Vom Fleiß der Abgeordneten

Oder die kollegiale Hilfe im rumänischen Parlament

„Spieglein, Spieglein an der Wand, wer ist der Fleißigste im ganzen Land?“ Natürlich sind es weder Lehrer, noch Ärzte, noch Polizisten oder Feuerwehrleute. Es sind die Parlamentsabgeordneten, die vom Fleiß förmlich befallen sind. Im Unterschied zu den anderen Staatsangestellten, welche, wenn sie überhaupt arbeiten, kaum ihre eigene Norm erledigen, schuften die Volksvertreter auch für den Kollegen.

Die Journalisten einer landesweit verbreiteten Zeitung erwischten am 8. November gleichzeitig drei Abgeordnete beim Hantieren mit mehreren Stimmkarten im Parlament. Einer davon fühlte sich unwohl, als er erfuhr, dass man ihn bei dieser ganz normalen Tätigkeit filmte, und wechselte den „Arbeitsplatz“. Dort setzte er die mehrstimmige Abstimmung fort. Dieses Mal bedienten sich die Sozialdemokraten der Nachbarskarten.
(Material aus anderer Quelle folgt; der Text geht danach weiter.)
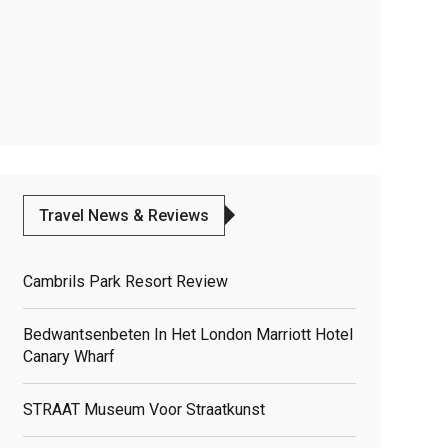
Travel News & Reviews
Cambrils Park Resort Review
Bedwantsenbeten In Het London Marriott Hotel
Canary Wharf
STRAAT Museum Voor Straatkunst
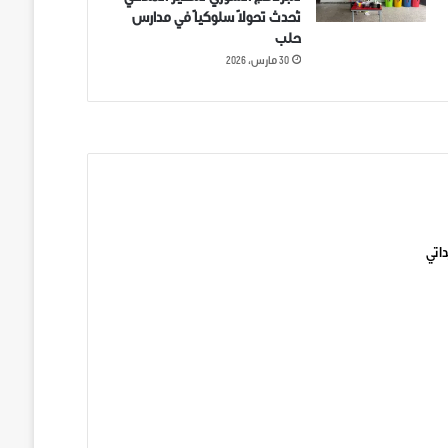
تُحدث تحولاً سلوكياً في مدارس
حلب
30 مارس، 2026
ني على تويتر
اتي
Den bis dato ungebrochenen Rekord im Abstimmen auch für den Kollegen hält mit 26(!) Doppelstimmabgaben während einer Sitzung ein Vertreter der PDL.

Auf die Frage der neugierigen Journalisten, warum sie denn auch für den Nachbarn abstimmten, behaupteten die Abgeordneten, sie hätten es nur getan, weil „der Kollege gerade eine Pause machte“. Einer der Stimmsünder wollte sich nicht daran erinnern, gleich für drei Kollegen gestimmt zu haben. Eine Abgeordnete versprach, dergleichen „nicht wieder zu tun“.

Wahrscheinlich nur dann, wenn sie dabei gefilmt wird. Die Pausen im Parlament scheinen lange zu dauern, denn keiner der abwesenden Parteikollegen schaffte es, bis zum Ende der Sitzung im Saal zu erscheinen.
Sieht man in den Nachrichtensendungen den Saal der Abgeordnetenkammer, könnte man glauben, dass der Vorschlag von Präsident Băsescu zur Reduzierung der Parlamentarieranzahl bereits Wirklichkeit geworden ist.

Der Saal ist fast immer halb leer. Wo sind denn diese Männer und Frauen, die „im Dienste des Volkes“ stehen, dieses vertreten und durch welche eben dieses Volk seine Souveränität ausübt? Mancher könnte glauben, sie seien mit den Anliegen der Wähler in ihren Wahlbezirken beschäftigt. Jedoch erscheinen sie viel öfter in den politischen Talkshows in den Bukarestern Fernsehstudios als in der Provinz. Bei solchen Shows ist man weitaus sichtbarer, als im großen Sitzungssaal.

Für einen Abgeordneten oder einen Senator ist es ein unprofitabler Einfall, während der Parlamentssession nach Hause zu fahren. Laut Gesetz verliert ein Abgeordneter einen Teil seiner „Entschädigung“ (des Lohns) und das Tagegeld, wenn er mehr als fünf Plenarsitzungen nacheinander fernbleibt. Das Tagegeld ist aber ein guter Zuschlag zum ach so mageren Gehalt: Zwischen 1800 und 2000 Euro verdient ein rumänischer Volksvertreter im Monat. Darum ist er auch auf verschiedene Beihilfen angewiesen: Tagegeld, Mietzuschlag etc.

Zum Glück gibt es aber wirklich fleißige Kollegen, die allen Parlamentssitzungen beiwohnen. Sie kann man um Hilfe bitten. Wer kann schon nachweisen, dass einer die Sitzung geschwänzt hat, wenn er mit seiner Stimmkarte für einen Gesetzesentwurf gestimmt hat? Wären da nicht diese penetranten Journalisten, die sich in das Innenleben des Parlaments ständig einmischen!

Vielleicht war die Idee des Präsidenten mit der Kürzung der Abgeordneten- und Senatorenzahl gar nicht so schlecht. Aber nicht auf 300, sondern auf drei, die ständig im Parlament sitzen. Die Restlichen sollten ihren Wahlbezirk nicht verlassen, denn ihre Stimme können sie auch per Internet abgeben. So spart der Staat eine ganze Menge Geld und befreit gleichzeitig die Straßen des Landes und Bukarests von rasenden Abgeordnetenfahrzeugen.